+++ Dataset records +++

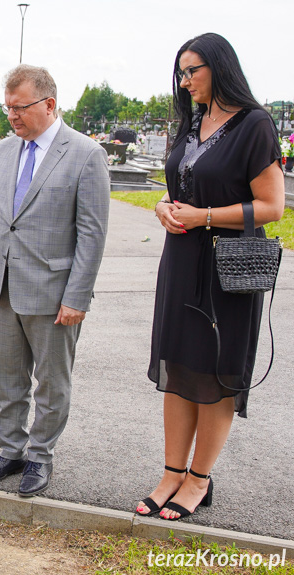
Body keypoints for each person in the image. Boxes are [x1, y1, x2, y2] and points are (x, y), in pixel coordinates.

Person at [139, 33, 284, 521]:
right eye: (179, 73)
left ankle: (199, 480)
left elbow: (272, 207)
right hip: (180, 259)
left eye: (191, 71)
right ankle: (170, 473)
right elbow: (175, 187)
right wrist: (163, 207)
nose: (184, 81)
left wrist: (203, 216)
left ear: (219, 67)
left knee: (216, 372)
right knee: (178, 366)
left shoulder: (255, 125)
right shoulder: (191, 121)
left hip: (228, 263)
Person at [0, 64, 110, 496]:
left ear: (49, 104)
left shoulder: (86, 154)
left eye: (20, 107)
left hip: (54, 294)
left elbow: (92, 233)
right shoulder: (6, 150)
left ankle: (39, 457)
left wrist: (78, 296)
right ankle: (10, 451)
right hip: (4, 288)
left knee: (51, 384)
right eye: (7, 107)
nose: (12, 116)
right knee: (8, 380)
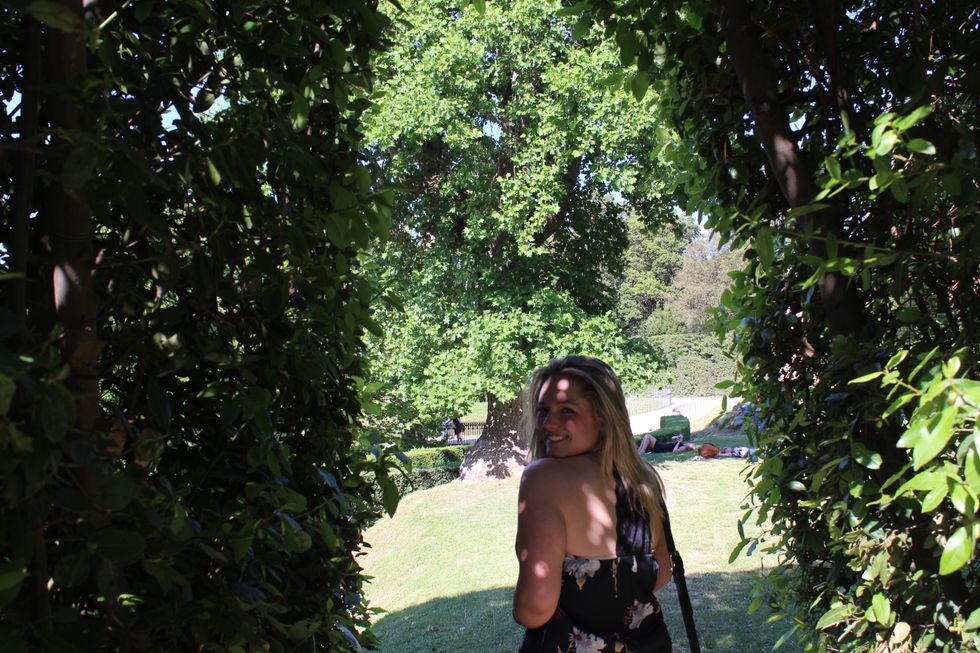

+++

■ What is expected ■
Where a picture appears, skip it and copy the rest of the data word for word.

■ Reply ■
Body keypoints for each person in the image. Boxes are [x1, y1, x2, y2] and points are (x, y), in pixel coordinates.

Person at [139, 33, 284, 521]:
right eye: (179, 73)
left ankle: (199, 480)
left elbow: (272, 207)
right hip: (180, 259)
left eye: (191, 71)
right ankle: (170, 473)
right elbow: (175, 187)
right wrist: (163, 207)
nose: (184, 81)
left wrist: (203, 216)
left ear: (219, 67)
left knee: (216, 372)
right knee: (178, 366)
left shoulder: (255, 125)
right shoulder: (191, 121)
left hip: (228, 263)
Person at [0, 64, 110, 496]:
left ear: (49, 104)
left shoulder: (86, 154)
left eye: (20, 107)
left hip: (54, 294)
left elbow: (92, 233)
right shoulder: (6, 150)
left ankle: (39, 457)
left wrist: (78, 296)
right ankle: (10, 451)
right hip: (4, 288)
left knee: (51, 384)
right eye: (7, 107)
nose: (12, 116)
right knee: (8, 380)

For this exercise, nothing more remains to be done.